Supplied records:
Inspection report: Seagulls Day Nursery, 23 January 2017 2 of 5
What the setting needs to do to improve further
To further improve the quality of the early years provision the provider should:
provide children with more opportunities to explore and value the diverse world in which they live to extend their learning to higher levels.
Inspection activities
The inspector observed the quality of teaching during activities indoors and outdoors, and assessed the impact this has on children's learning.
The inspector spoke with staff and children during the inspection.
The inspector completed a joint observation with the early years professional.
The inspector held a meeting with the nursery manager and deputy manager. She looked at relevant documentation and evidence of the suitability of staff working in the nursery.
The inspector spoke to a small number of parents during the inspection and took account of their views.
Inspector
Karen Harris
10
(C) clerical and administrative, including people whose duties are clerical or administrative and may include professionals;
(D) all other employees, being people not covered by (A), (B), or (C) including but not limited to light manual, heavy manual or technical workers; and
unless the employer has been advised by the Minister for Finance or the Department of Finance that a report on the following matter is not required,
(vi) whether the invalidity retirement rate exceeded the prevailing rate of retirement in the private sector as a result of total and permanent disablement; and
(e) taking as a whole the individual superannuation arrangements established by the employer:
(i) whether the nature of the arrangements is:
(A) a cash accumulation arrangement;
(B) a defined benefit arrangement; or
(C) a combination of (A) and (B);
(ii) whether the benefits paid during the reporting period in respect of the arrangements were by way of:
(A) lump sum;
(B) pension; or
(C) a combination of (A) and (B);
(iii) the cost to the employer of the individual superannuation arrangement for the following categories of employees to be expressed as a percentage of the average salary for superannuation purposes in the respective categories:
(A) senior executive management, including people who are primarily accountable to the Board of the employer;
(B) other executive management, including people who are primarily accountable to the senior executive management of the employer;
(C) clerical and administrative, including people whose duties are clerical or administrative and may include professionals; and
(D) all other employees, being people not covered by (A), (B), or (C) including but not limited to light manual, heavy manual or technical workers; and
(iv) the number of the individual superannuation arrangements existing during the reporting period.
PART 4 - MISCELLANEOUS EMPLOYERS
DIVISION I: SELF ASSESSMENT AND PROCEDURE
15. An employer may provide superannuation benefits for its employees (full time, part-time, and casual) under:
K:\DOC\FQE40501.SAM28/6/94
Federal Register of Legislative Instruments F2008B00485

Task instructions: Taking the listing above as the source, transcribe only the lines starting at the line with "(B) other executive" and going through the line with "include professionals; and", unaltered and with both ends included.

Finished task:
(B) other executive management, including people who are primarily accountable to the senior executive management of the employer;
(C) clerical and administrative, including people whose duties are clerical or administrative and may include professionals; and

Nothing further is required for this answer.